To fill this gap, scientists from the Chinese Academy of Agricultural Sciences and from Australia’s Commonwealth Scientific and Industrial Research Organization have developed an hpRNA library for the genome-wide identification of gene function in rice using a novel rolling circle amplification-mediated hpRNA method.
According to a report in the Plant Biotechnology Journal, “transformation of rice with the library resulted in thousands of transgenic lines containing hpRNAs targeting genes of various function.”
Target mRNA was downregulated in the hpRNA lines, which correlated with the accumulation of siRNAs corresponding to the double-stranded arms of the hpRNA. Multiple members of a gene family were simultaneously silenced by hpRNAs derived from a single member, but the degree of cross-silencing depended on the level of sequence homology between members and the abundance of matching siRNAs.
“The silencing of key genes tended to cause a severe phenotype, but these transgenic lines usually survived in the field long enough for phenotypic and molecular analyses to be conducted,” they added. “Deep sequencing analysis of small RNAs showed that the hpRNA-derived siRNAs were characteristic of Argonaute-binding small RNAs.”
As research into miRNAs continues, recent reports have demonstrated the existence of miRNA isoforms — miRNAs with sequences that vary from reference miRNA sequences.
In order to improve researchers’ ability to identify these so-called isomiRs, a team from the Federal University of Rio Grande do Sul has created a tool called isomiRID that standardizes and automates the search for isoforms in high-throughput small RNA sequencing libraries.
The classification of isomiRs centers around three major categories: 5’, 3’, and polymorphic isomiRs, with the subclassification of 5’ and 3’ isomiRs into templated or nontemplated modifications according to the miRNA precursor sequence, the scientists wrote in Bioinformatics.
“Nucleotide additions at the 5’ end have also been reported altering the miRNA seed region and consequently its functionality,” they wrote.

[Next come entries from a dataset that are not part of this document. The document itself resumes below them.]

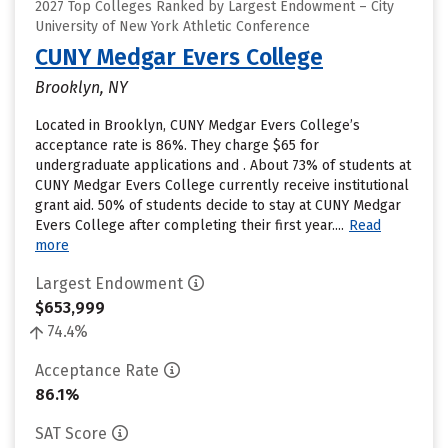
2027 Top Colleges Ranked by Largest Endowment – City
University of New York Athletic Conference
CUNY Medgar Evers College
Brooklyn, NY
Located in Brooklyn, CUNY Medgar Evers College’s
acceptance rate is 86%. They charge $65 for
undergraduate applications and . About 73% of students at
CUNY Medgar Evers College currently receive institutional
grant aid. 50% of students decide to stay at CUNY Medgar
Evers College after completing their first year....
Read
more
Largest Endowment
$653,999
74.4%
Acceptance Rate
86.1%
SAT Score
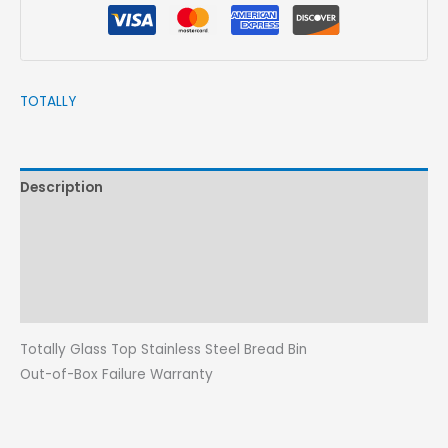
TOTALLY
Description
Brand
Reviews (0)
More Products
Totally Glass Top Stainless Steel Bread Bin
Out-of-Box Failure Warranty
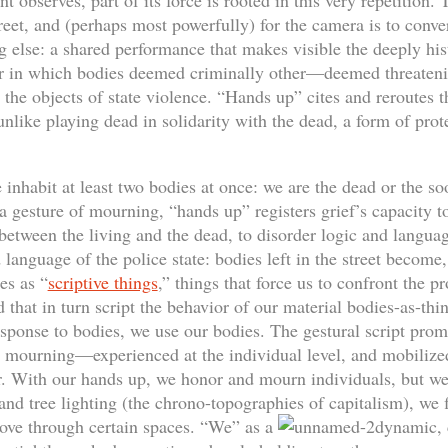
nt observes, part of its force is rooted in this very repetition.
treet, and (perhaps most powerfully) for the camera is to conver
 else: a shared performance that makes visible the deeply his
r in which bodies deemed criminally other—deemed threatenin
 objects of state violence. “Hands up” cites and reroutes t
unlike playing dead in solidarity with the dead, a form of prote
nhabit at least two bodies at once: we are the dead or the so
a gesture of mourning, “hands up” registers grief’s capacity to
between the living and the dead, to disorder logic and languag
 language of the police state: bodies left in the street become
es as “
scriptive things
,” things that force us to confront the 
 that in turn script the behavior of our material bodies-as-th
esponse to bodies, we use our bodies. The gestural script prom
mourning—experienced at the individual level, and mobilized
er. With our hands up, we honor and mourn individuals, but we 
nd tree lighting (the chrono-topographies of capitalism), we f
ove through certain spaces. “We” as a
dynamic,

Additionally, “several isomiR variants have been discovered with deep sequencing technologies.”
According to the paper, isomiRID allows for the identification of 5’, 3’, and polymorphic isomiRs based on the canonical miRNA known sequence, as well as from other regions on the same miRNA precursor. “The program can also identify nontemplated 5’ or 3’ end variations by mapping the sRNAs in the known pre-miRNAs.”
The tool can be accessed here.
Continuing their work on single-stranded siRNAs, researchers from Isis Pharmaceuticals and the University of Texas Southwestern Medical Center have reported on the development of such RNAi molecules capable of inhibiting ataxin-3 expression in vitro.

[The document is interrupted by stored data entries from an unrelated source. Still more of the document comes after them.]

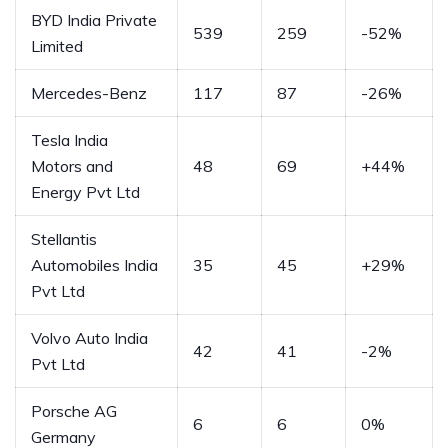
BYD India Private
539
259
-52%
Limited
Mercedes-Benz
117
87
-26%
Tesla India
Motors and
48
69
+44%
Energy Pvt Ltd
Stellantis
Automobiles India
35
45
+29%
Pvt Ltd
Volvo Auto India
42
41
-2%
Pvt Ltd
Porsche AG
6
6
0%
Germany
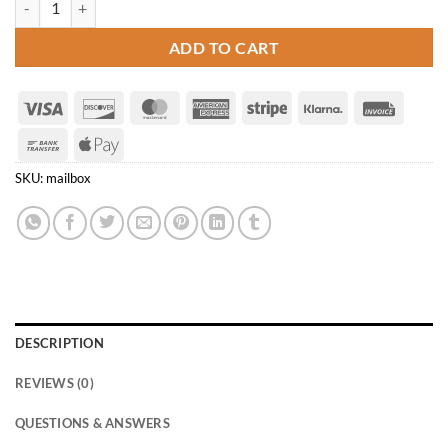
ADD TO CART
Visa
Discover
MasterCard
American
Stripe
Klarna
Invoice
Express
Bank
Apple
Transfer
Pay
SKU:
mailbox
DESCRIPTION
REVIEWS (0)
QUESTIONS & ANSWERS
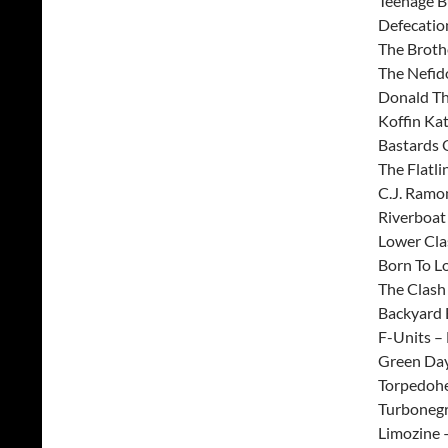
Teenage B
Defecatio
The Broth
The Nefid
Donald T
Koffin Ka
Bastards 
The Flatli
C.J. Ramo
Riverboat
Lower Cla
Born To L
The Clash 
Backyard 
F-Units – 
Green Day
Torpedoh
Turbonegr
Limozine 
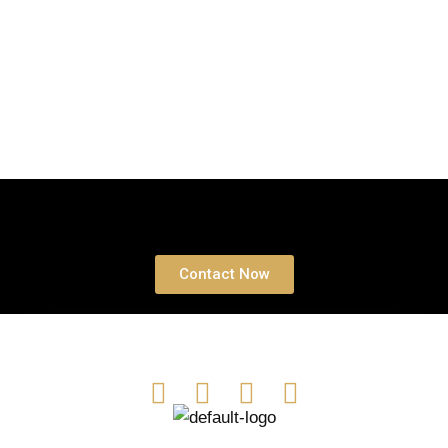
Book a free Consultation
Contact Now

Previously, the scientists had published data showing that ss-siRNAs could be used to silence expression of the huntingtin protein, a target in treating Huntington’s disease. Building off that work, they tested the ss-siRNAs against the mutant form of ataxin-3 — the genetic cause of Machado-Joseph disease, which, like Huntington’s disease, is caused by expansion of a CAG repeat.

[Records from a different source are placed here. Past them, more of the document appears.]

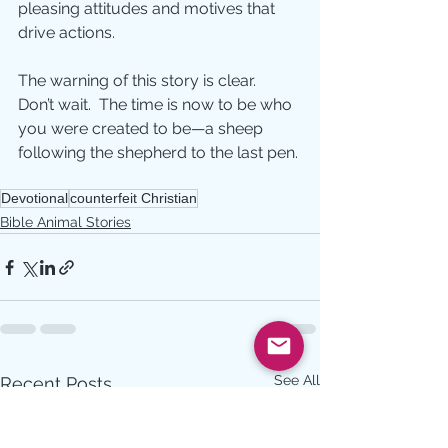
pleasing attitudes and motives that 
drive actions.
The warning of this story is clear.  
Don’t wait.  The time is now to be who 
you were created to be—a sheep 
following the shepherd to the last pen.
Devotional
counterfeit Christian
Bible Animal Stories
See All
Recent Posts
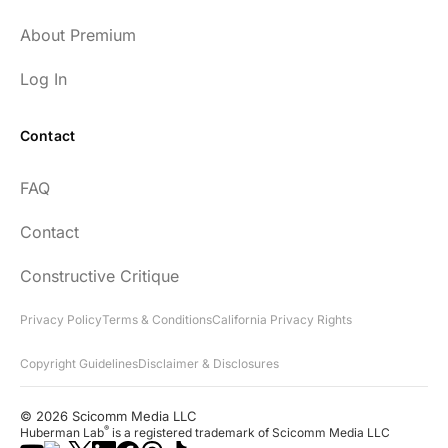
About Premium
Log In
Contact
FAQ
Contact
Constructive Critique
Privacy Policy
Terms & Conditions
California Privacy Rights
Copyright Guidelines
Disclaimer & Disclosures
© 2026 Scicomm Media LLC
®
Huberman Lab
is a registered trademark of Scicomm Media LLC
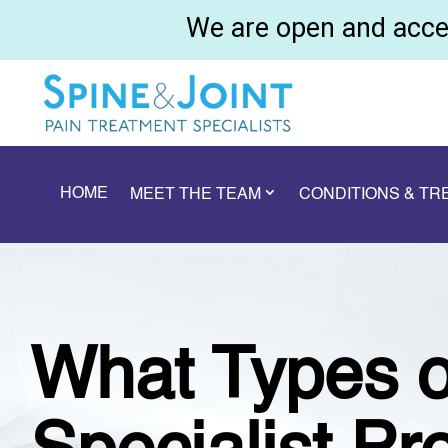
We are open and accep
HOME
MEET THE TEAM
CONDITIONS & T
What Types o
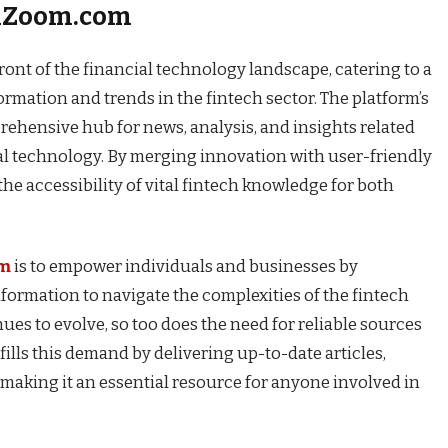
chZoom.com
ont of the financial technology landscape, catering to a
ormation and trends in the fintech sector. The platform’s
rehensive hub for news, analysis, and insights related
ial technology. By merging innovation with user-friendly
 accessibility of vital fintech knowledge for both
om
is to empower individuals and businesses by
formation to navigate the complexities of the fintech
ues to evolve, so too does the need for reliable sources
lls this demand by delivering up-to-date articles,
 making it an essential resource for anyone involved in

“One goal for these studies was to examine the hypothesis that a single anti-CAG ss-siRNA can be a lead compound for developing therapies for multiple trinucleotide expansion diseases by expanding inhibition” to ataxin-3, they wrote in Nucleic Acids Research. “A second goal was to understand similarities and differences between duplex RNAs and ss-siRNAs during allele-selective inhibition of gene expression.”
They found that their RNAi molecules were capable of selectively blocking expression of mutant ataxin-3 but, importantly, through an RNAi mechanism, as well as RNAi-independent manner that alters splicing of the protein.
“Our data suggest that the RNAi-independent steric-blocking mechanism can prevail for some ss-siRNAs for inhibiting [ataxion-3] expression,” they wrote. “This mechanism reduces allele selectivity and leads to formation of a higher mobility product.”
The researchers note that their work with ss-siRNAs is at an “early stage,” but state that their results to date suggest that the molecules can be tailored to silence gene expression in different ways, improving their potential for drug discovery.